▸ Records to use:
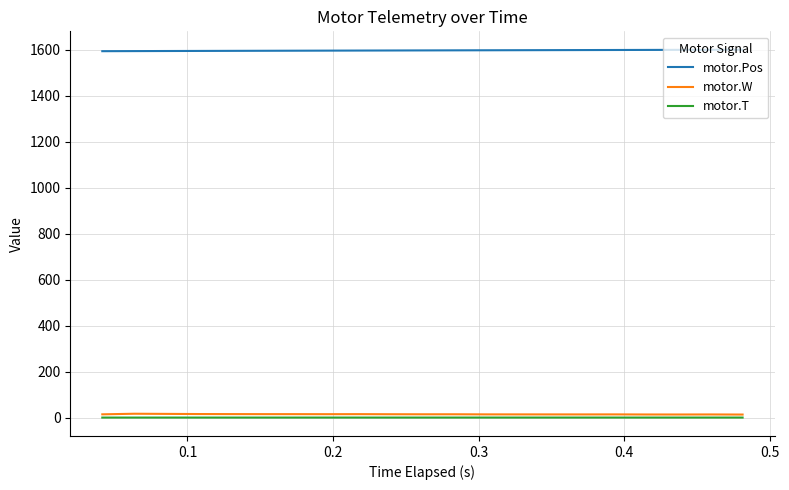

True or false: motor.Pos and motor.W intersect in this chart.

False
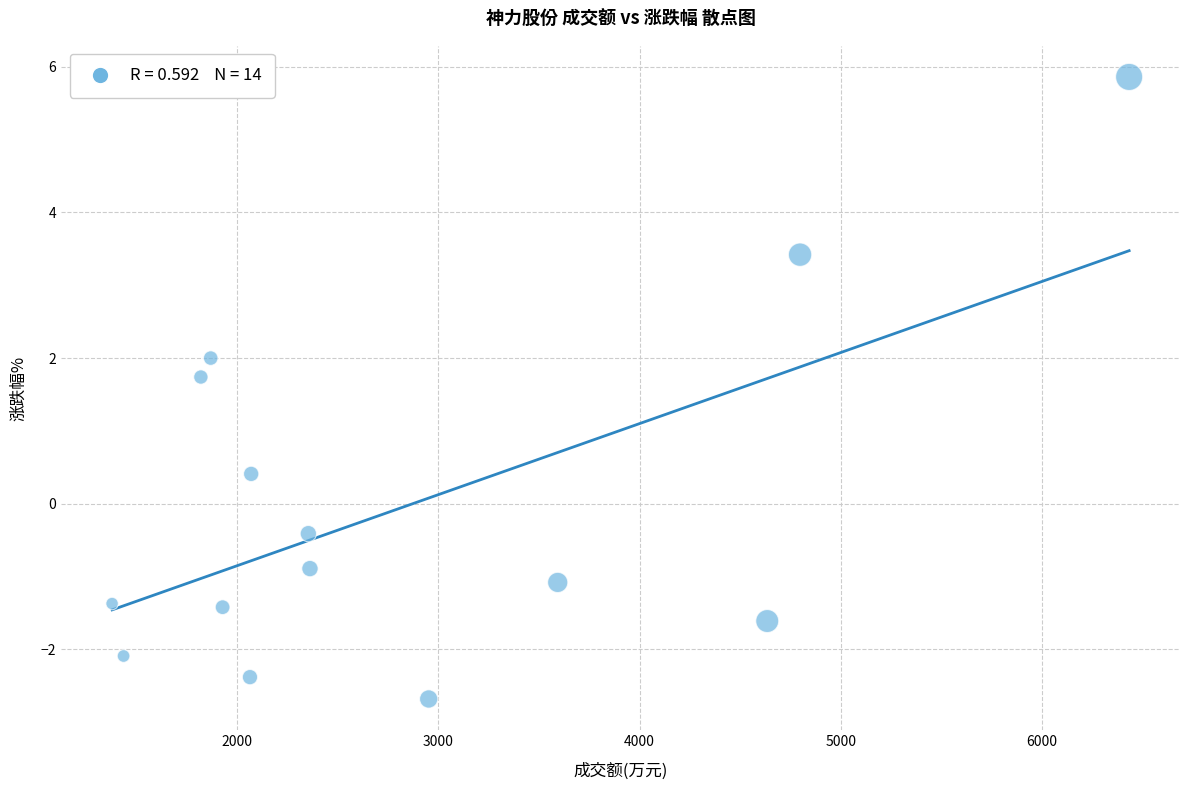

What Y value in the scatter plot is closest to 1?

0.4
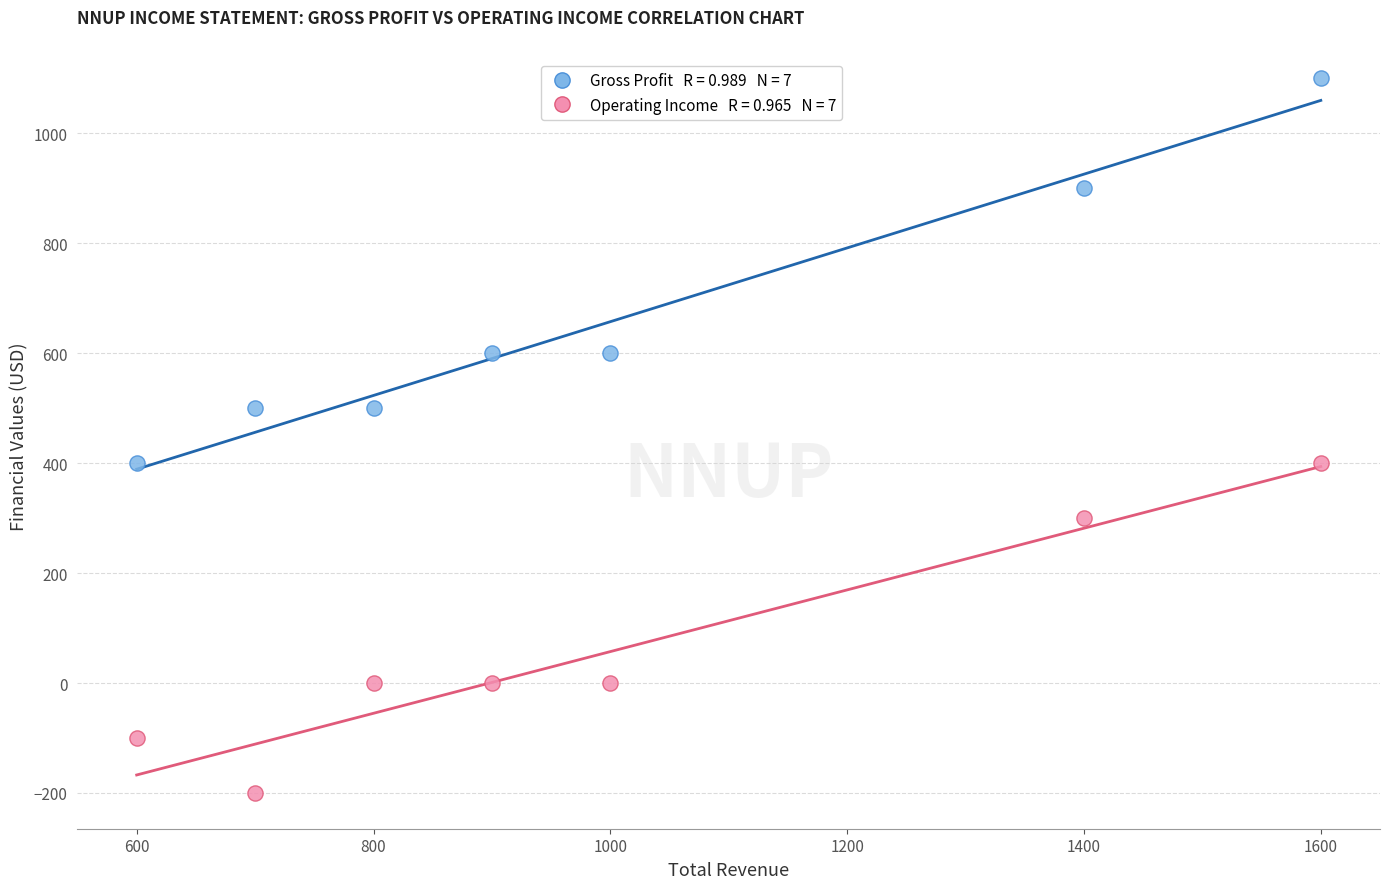

Across all data points, what is the range of Y values (max minus min)?

1300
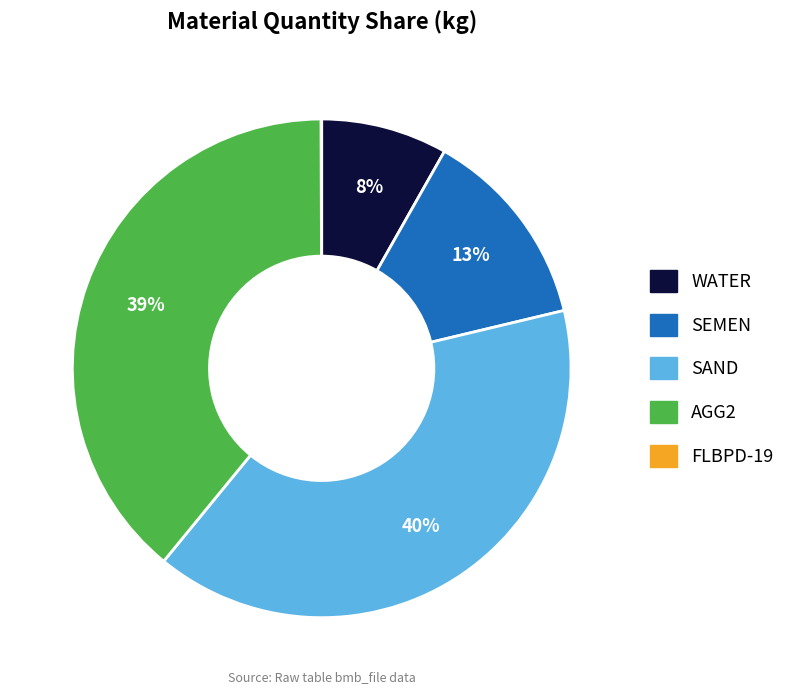

True or false: SAND accounts for 31% of the total.

False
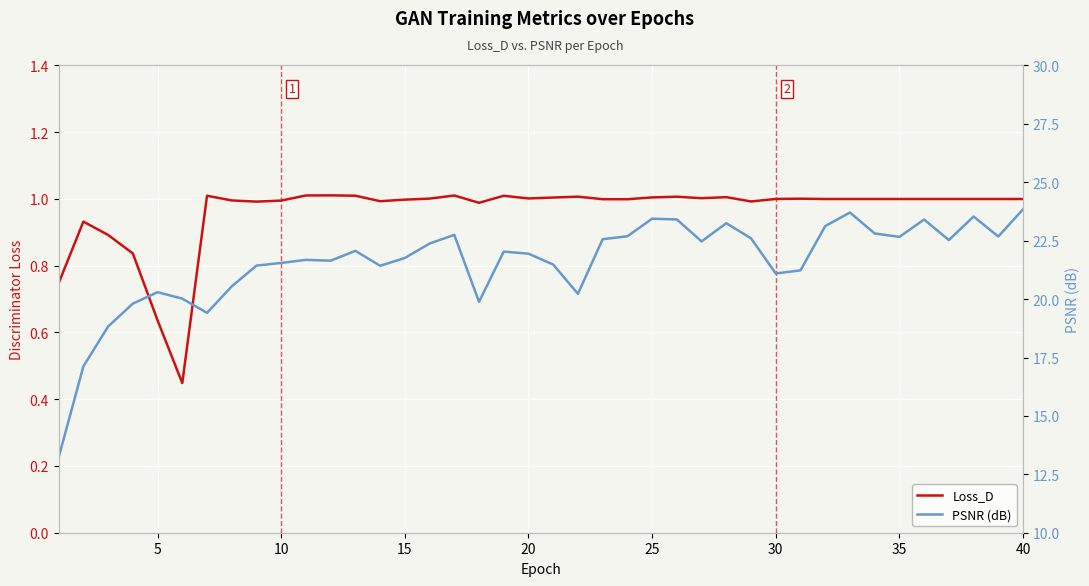

What are all the series names shown in the legend?

Loss_D, PSNR (dB)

▸ Exercise prompt: Copy all of the rows above word for word, leaving out the pictures.

▸ Output for this task:
True or false: motor.Pos and motor.W intersect in this chart.

False

What Y value in the scatter plot is closest to 1?

0.4

Across all data points, what is the range of Y values (max minus min)?

1300

True or false: SAND accounts for 31% of the total.

False

What are all the series names shown in the legend?

Loss_D, PSNR (dB)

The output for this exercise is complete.